Although requiring an enormous policing operation and the closure of much of central Edinburgh for the afternoon, the passing of the royals within only a few metres of so many thousands of their subjects represented an acknowledgment that royal proceedings in Scotland require a different—and perhaps more intimate—grammar.

The old anchors of national unity that defined Britain at the start of Elizabeth’s reign—like majority church attendance, national service and nationalised industries—have all since disappeared. In such an age, the House of Windsor knows that its status as one of the last remaining truly British institutions is all the more potent.

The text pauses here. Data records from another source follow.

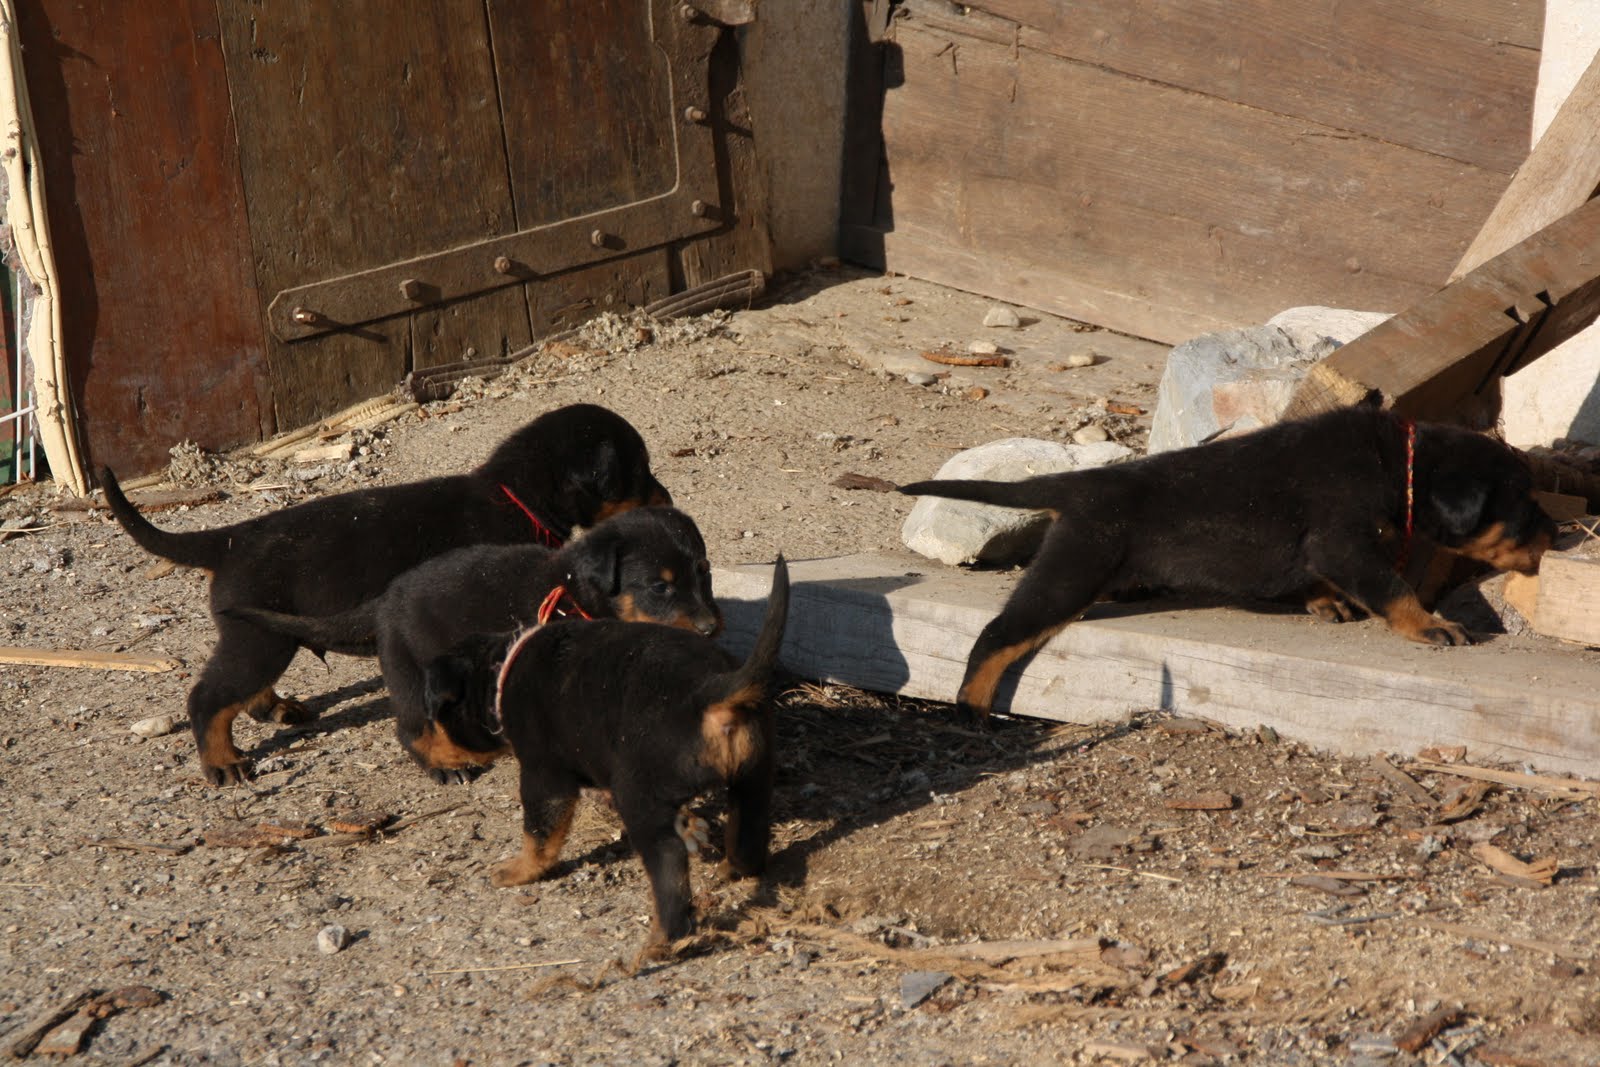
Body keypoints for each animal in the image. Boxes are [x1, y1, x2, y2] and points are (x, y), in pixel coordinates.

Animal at [101, 403, 670, 785]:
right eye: (638, 469)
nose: (666, 499)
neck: (514, 494)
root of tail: (230, 539)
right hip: (259, 641)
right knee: (209, 696)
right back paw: (222, 762)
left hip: (258, 636)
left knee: (241, 689)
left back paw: (278, 709)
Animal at [225, 506, 721, 782]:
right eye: (660, 587)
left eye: (705, 574)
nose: (711, 628)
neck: (576, 590)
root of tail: (385, 599)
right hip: (407, 670)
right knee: (411, 729)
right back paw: (446, 765)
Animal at [422, 556, 789, 953]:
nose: (434, 753)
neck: (501, 670)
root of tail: (711, 689)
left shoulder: (543, 774)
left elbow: (539, 835)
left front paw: (518, 871)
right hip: (754, 774)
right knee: (749, 837)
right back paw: (733, 868)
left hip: (641, 798)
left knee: (669, 869)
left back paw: (661, 941)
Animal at [899, 407, 1555, 721]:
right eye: (1524, 506)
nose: (1556, 536)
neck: (1401, 465)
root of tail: (1080, 486)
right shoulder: (1344, 540)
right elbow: (1392, 588)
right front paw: (1431, 625)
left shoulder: (1328, 549)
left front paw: (1324, 601)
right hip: (1073, 568)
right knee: (998, 633)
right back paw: (973, 704)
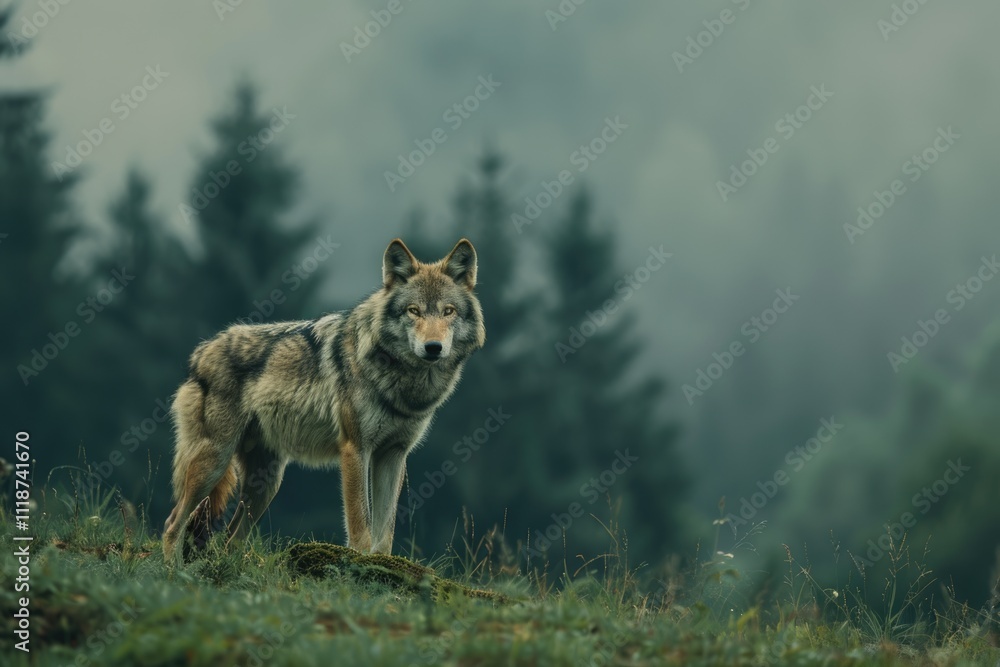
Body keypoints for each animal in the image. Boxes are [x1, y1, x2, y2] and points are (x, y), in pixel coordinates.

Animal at [162, 238, 485, 564]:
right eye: (414, 311)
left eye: (448, 311)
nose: (433, 347)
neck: (402, 382)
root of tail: (201, 351)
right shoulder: (355, 449)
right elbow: (361, 524)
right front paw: (360, 565)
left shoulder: (393, 455)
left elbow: (385, 531)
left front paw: (382, 564)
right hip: (214, 462)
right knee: (173, 522)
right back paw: (172, 569)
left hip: (266, 484)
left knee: (230, 539)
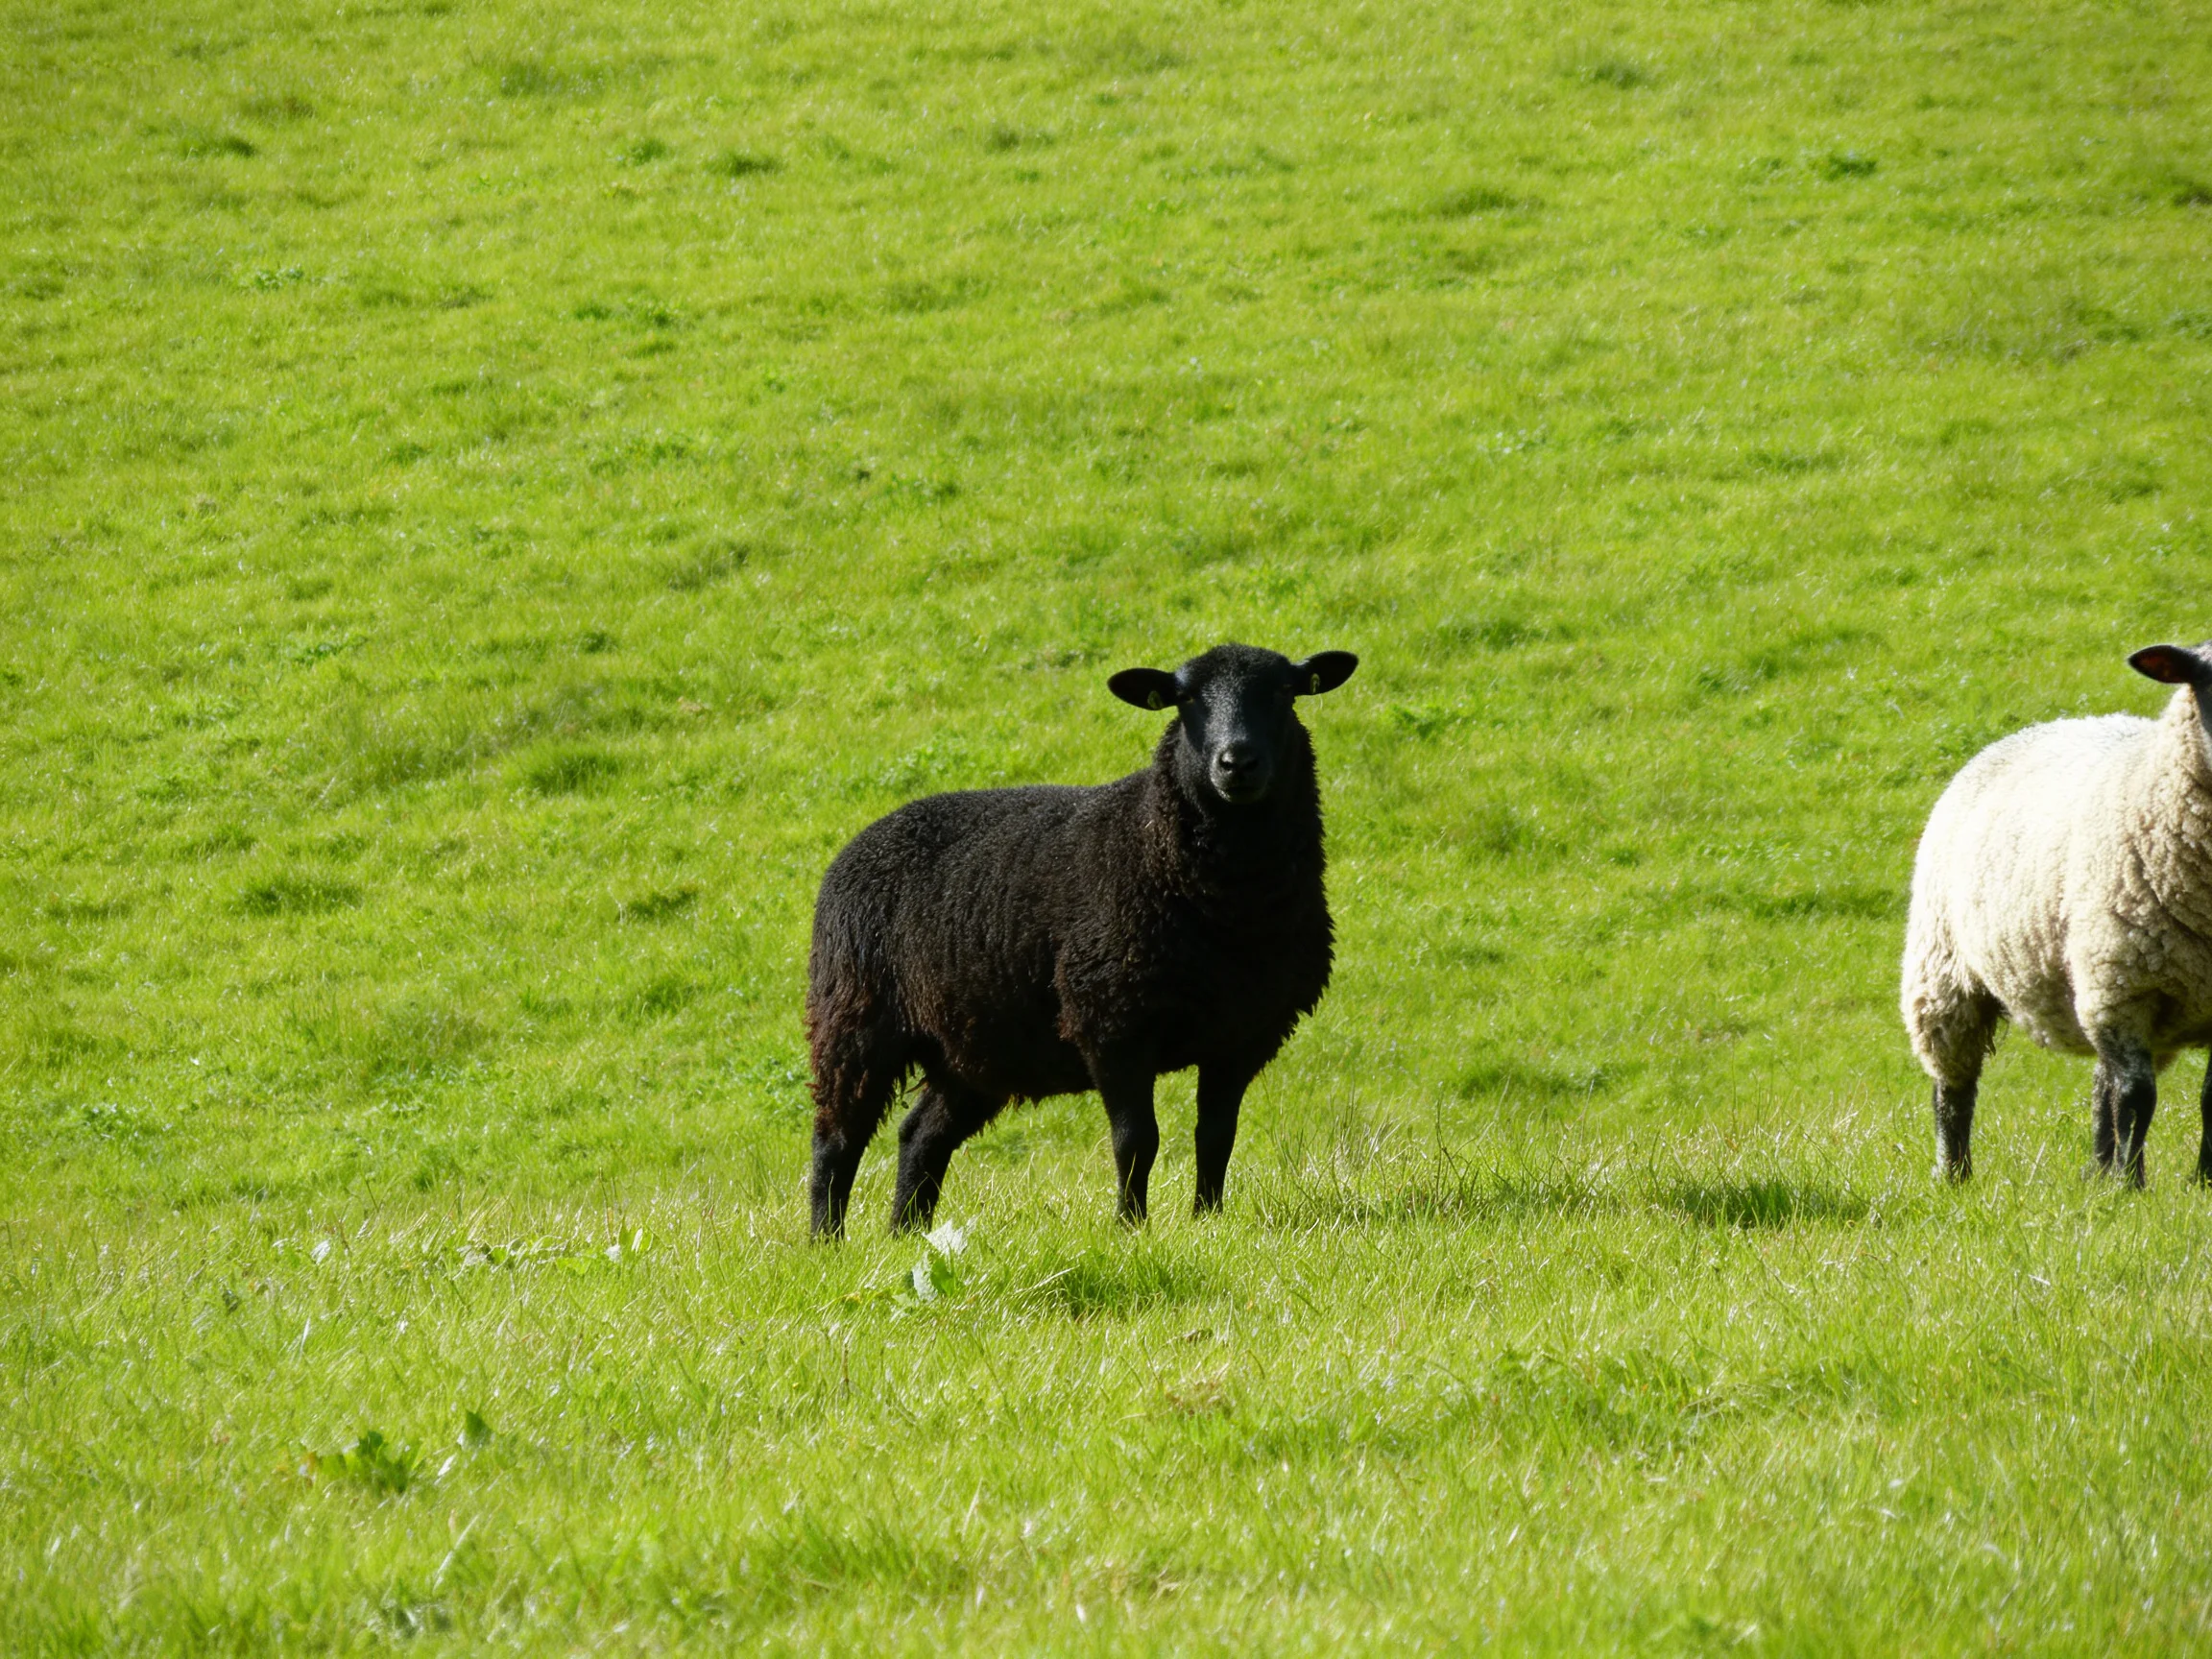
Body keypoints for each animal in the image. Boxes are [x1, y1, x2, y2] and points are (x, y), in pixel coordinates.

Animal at [804, 642, 1358, 1238]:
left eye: (1284, 693)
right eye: (1185, 699)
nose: (1237, 763)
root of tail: (859, 842)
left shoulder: (1243, 1034)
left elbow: (1215, 1138)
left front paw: (1206, 1222)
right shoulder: (1111, 1022)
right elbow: (1137, 1141)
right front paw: (1130, 1227)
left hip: (976, 1047)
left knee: (921, 1135)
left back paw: (908, 1233)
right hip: (855, 1018)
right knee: (837, 1140)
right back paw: (826, 1241)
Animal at [1901, 641, 2212, 1186]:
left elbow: (2211, 1100)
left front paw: (2202, 1182)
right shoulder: (2123, 988)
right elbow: (2137, 1098)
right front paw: (2130, 1189)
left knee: (2102, 1088)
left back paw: (2100, 1173)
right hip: (1944, 973)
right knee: (1953, 1087)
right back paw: (1954, 1174)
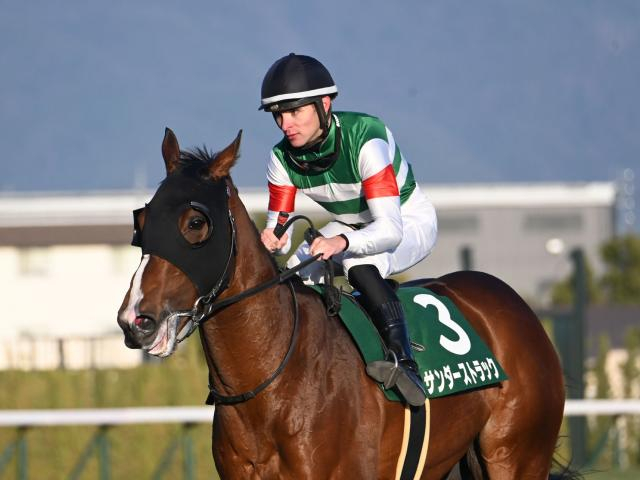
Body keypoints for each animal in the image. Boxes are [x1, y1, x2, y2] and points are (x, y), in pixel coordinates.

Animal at [117, 128, 569, 479]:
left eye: (196, 223)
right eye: (142, 220)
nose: (135, 320)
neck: (271, 383)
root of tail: (515, 305)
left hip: (516, 456)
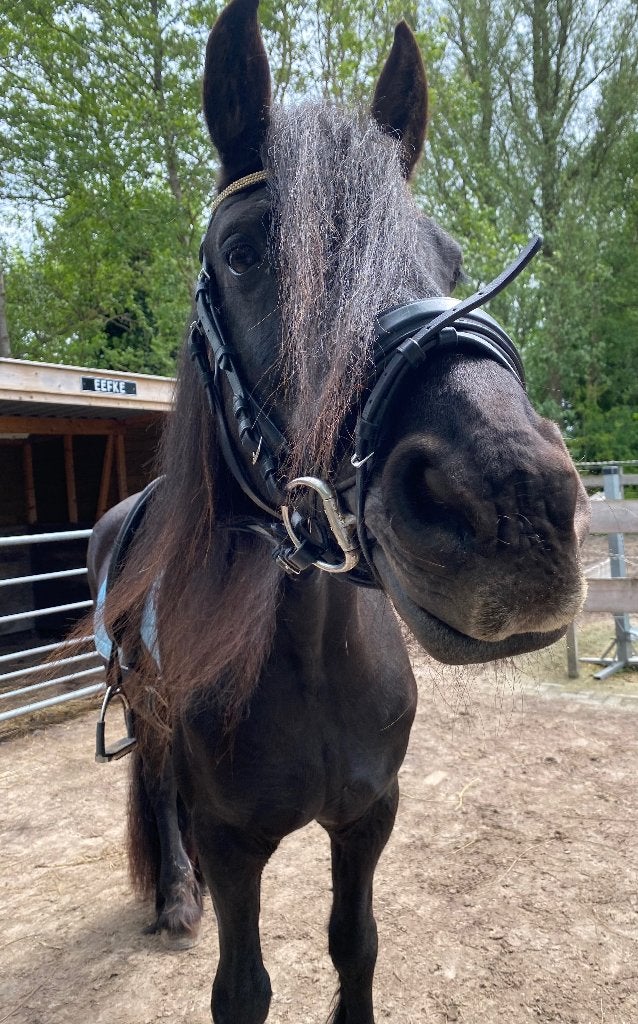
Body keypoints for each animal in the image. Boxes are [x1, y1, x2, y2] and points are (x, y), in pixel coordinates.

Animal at [87, 1, 590, 1020]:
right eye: (245, 253)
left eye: (448, 257)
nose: (513, 506)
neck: (309, 660)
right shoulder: (232, 845)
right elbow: (243, 988)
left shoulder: (368, 815)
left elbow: (355, 946)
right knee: (154, 786)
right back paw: (174, 899)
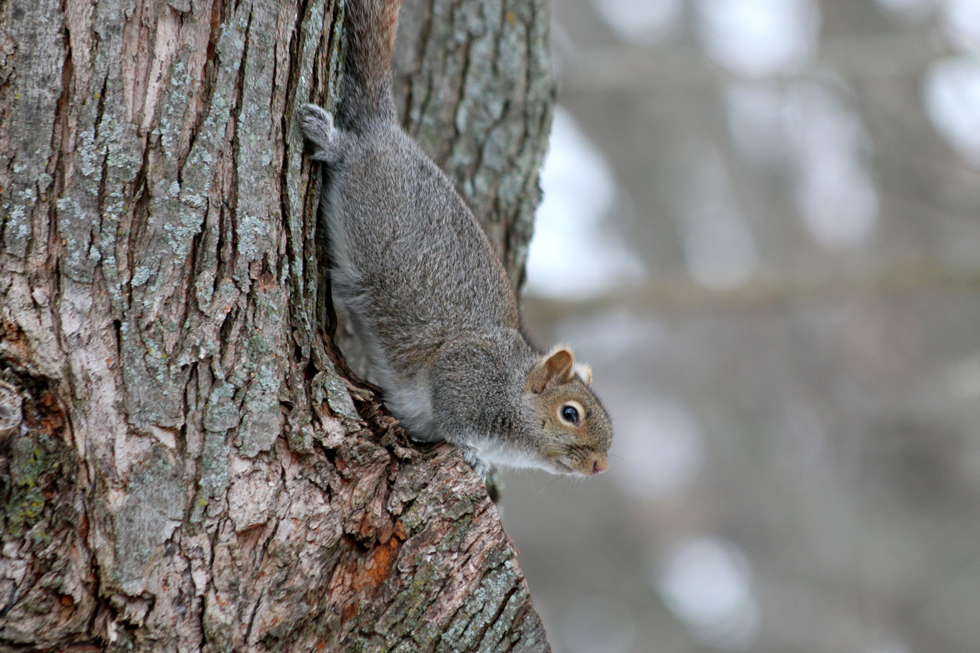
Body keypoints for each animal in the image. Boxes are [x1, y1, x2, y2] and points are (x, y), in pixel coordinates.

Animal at [298, 0, 612, 479]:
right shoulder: (463, 374)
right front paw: (471, 453)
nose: (600, 465)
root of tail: (388, 130)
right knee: (351, 150)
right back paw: (329, 136)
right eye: (570, 413)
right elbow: (453, 419)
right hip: (371, 192)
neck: (510, 387)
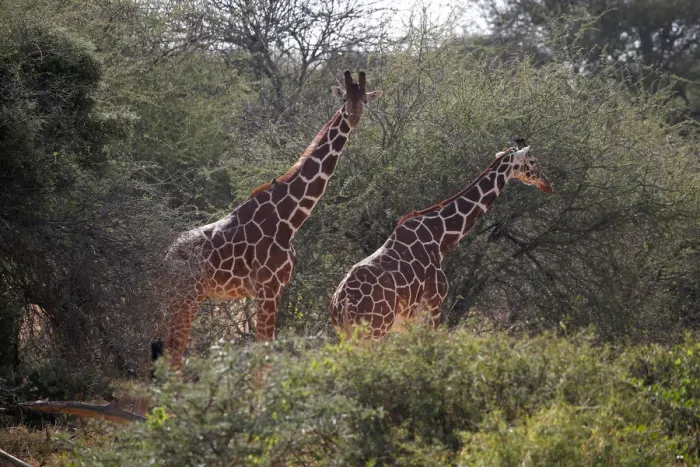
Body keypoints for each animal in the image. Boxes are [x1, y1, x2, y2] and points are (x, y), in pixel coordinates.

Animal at [160, 71, 382, 370]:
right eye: (344, 98)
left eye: (365, 100)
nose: (353, 115)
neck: (289, 218)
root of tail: (166, 258)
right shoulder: (269, 287)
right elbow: (262, 352)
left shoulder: (273, 289)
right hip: (188, 298)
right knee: (174, 351)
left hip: (179, 300)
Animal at [330, 141, 552, 339]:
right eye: (533, 161)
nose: (548, 184)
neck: (440, 237)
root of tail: (342, 303)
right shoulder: (433, 306)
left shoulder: (410, 320)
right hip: (375, 330)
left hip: (349, 333)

Robert, from Fife, served in the Royal Navy for 26 years and was one of more than 26,000 people who queued to walk past the Queen’s coffin in St Giles’ Cathedral. “She was the boss, I’d stood guard for her. I thought I needed to come. I think she had a great relationship with all her realms because I think she treated us all the same. There should always be a Union.”

Susan and Kim, two sisters from Roslin in Midlothian, joined the queue with friends at 2pm. They had anticipated a wait of around four hours. “It’s a lovely atmosphere,” said Susan. “I wouldn’t have travelled down to London if I’m honest, but I’m prepared to wait a good few hours to do this. It’s just too good an opportunity to miss.”

Kim felt that the events since the Queen’s death at Balmoral were significant for the Union itself. “I think she’s a non-divisive woman and she wants to keep us together. It’s her United Kingdom. She’s already got troubles with her family breaking away, she’s not wanting her country breaking away.”